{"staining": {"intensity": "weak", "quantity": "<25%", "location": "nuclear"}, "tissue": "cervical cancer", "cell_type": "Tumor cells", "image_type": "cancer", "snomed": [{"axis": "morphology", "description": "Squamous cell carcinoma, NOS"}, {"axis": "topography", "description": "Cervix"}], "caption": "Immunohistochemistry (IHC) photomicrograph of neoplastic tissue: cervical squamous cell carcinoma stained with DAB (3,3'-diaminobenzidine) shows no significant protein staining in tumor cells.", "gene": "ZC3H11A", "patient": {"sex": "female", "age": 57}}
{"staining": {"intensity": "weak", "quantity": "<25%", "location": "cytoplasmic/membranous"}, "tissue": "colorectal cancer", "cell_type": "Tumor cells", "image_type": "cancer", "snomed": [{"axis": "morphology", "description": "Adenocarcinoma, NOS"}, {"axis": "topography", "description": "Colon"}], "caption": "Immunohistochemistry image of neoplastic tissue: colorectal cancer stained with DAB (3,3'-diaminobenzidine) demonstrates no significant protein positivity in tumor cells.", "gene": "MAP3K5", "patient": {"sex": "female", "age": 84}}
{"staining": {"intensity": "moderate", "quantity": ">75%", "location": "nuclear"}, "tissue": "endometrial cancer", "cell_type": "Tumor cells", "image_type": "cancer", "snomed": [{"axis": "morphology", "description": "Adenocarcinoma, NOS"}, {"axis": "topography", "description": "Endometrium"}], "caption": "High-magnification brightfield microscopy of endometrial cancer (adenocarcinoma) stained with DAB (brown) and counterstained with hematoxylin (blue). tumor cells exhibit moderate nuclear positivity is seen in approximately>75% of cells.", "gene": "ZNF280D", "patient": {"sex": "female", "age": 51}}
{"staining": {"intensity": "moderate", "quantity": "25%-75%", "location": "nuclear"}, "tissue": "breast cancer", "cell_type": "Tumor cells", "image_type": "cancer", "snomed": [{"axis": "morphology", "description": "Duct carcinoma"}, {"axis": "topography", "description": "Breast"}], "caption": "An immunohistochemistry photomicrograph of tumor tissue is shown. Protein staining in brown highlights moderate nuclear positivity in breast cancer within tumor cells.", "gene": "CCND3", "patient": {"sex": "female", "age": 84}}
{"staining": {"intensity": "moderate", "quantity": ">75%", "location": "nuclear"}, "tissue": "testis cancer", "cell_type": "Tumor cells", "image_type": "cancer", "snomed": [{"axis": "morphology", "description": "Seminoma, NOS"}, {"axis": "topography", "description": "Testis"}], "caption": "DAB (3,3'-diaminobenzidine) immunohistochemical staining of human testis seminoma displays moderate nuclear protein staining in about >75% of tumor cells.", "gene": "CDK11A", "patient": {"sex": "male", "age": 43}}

════════════════

TASK PROMPT:
Leaving every word in place, retype all of the listing.

SOLUTION TO THIS PROBLEM:
{"staining": {"intensity": "weak", "quantity": "<25%", "location": "nuclear"}, "tissue": "cervical cancer", "cell_type": "Tumor cells", "image_type": "cancer", "snomed": [{"axis": "morphology", "description": "Squamous cell carcinoma, NOS"}, {"axis": "topography", "description": "Cervix"}], "caption": "Immunohistochemistry (IHC) photomicrograph of neoplastic tissue: cervical squamous cell carcinoma stained with DAB (3,3'-diaminobenzidine) shows no significant protein staining in tumor cells.", "gene": "ZC3H11A", "patient": {"sex": "female", "age": 57}}
{"staining": {"intensity": "weak", "quantity": "<25%", "location": "cytoplasmic/membranous"}, "tissue": "colorectal cancer", "cell_type": "Tumor cells", "image_type": "cancer", "snomed": [{"axis": "morphology", "description": "Adenocarcinoma, NOS"}, {"axis": "topography", "description": "Colon"}], "caption": "Immunohistochemistry image of neoplastic tissue: colorectal cancer stained with DAB (3,3'-diaminobenzidine) demonstrates no significant protein positivity in tumor cells.", "gene": "MAP3K5", "patient": {"sex": "female", "age": 84}}
{"staining": {"intensity": "moderate", "quantity": ">75%", "location": "nuclear"}, "tissue": "endometrial cancer", "cell_type": "Tumor cells", "image_type": "cancer", "snomed": [{"axis": "morphology", "description": "Adenocarcinoma, NOS"}, {"axis": "topography", "description": "Endometrium"}], "caption": "High-magnification brightfield microscopy of endometrial cancer (adenocarcinoma) stained with DAB (brown) and counterstained with hematoxylin (blue). tumor cells exhibit moderate nuclear positivity is seen in approximately>75% of cells.", "gene": "ZNF280D", "patient": {"sex": "female", "age": 51}}
{"staining": {"intensity": "moderate", "quantity": "25%-75%", "location": "nuclear"}, "tissue": "breast cancer", "cell_type": "Tumor cells", "image_type": "cancer", "snomed": [{"axis": "morphology", "description": "Duct carcinoma"}, {"axis": "topography", "description": "Breast"}], "caption": "An immunohistochemistry photomicrograph of tumor tissue is shown. Protein staining in brown highlights moderate nuclear positivity in breast cancer within tumor cells.", "gene": "CCND3", "patient": {"sex": "female", "age": 84}}
{"staining": {"intensity": "moderate", "quantity": ">75%", "location": "nuclear"}, "tissue": "testis cancer", "cell_type": "Tumor cells", "image_type": "cancer", "snomed": [{"axis": "morphology", "description": "Seminoma, NOS"}, {"axis": "topography", "description": "Testis"}], "caption": "DAB (3,3'-diaminobenzidine) immunohistochemical staining of human testis seminoma displays moderate nuclear protein staining in about >75% of tumor cells.", "gene": "CDK11A", "patient": {"sex": "male", "age": 43}}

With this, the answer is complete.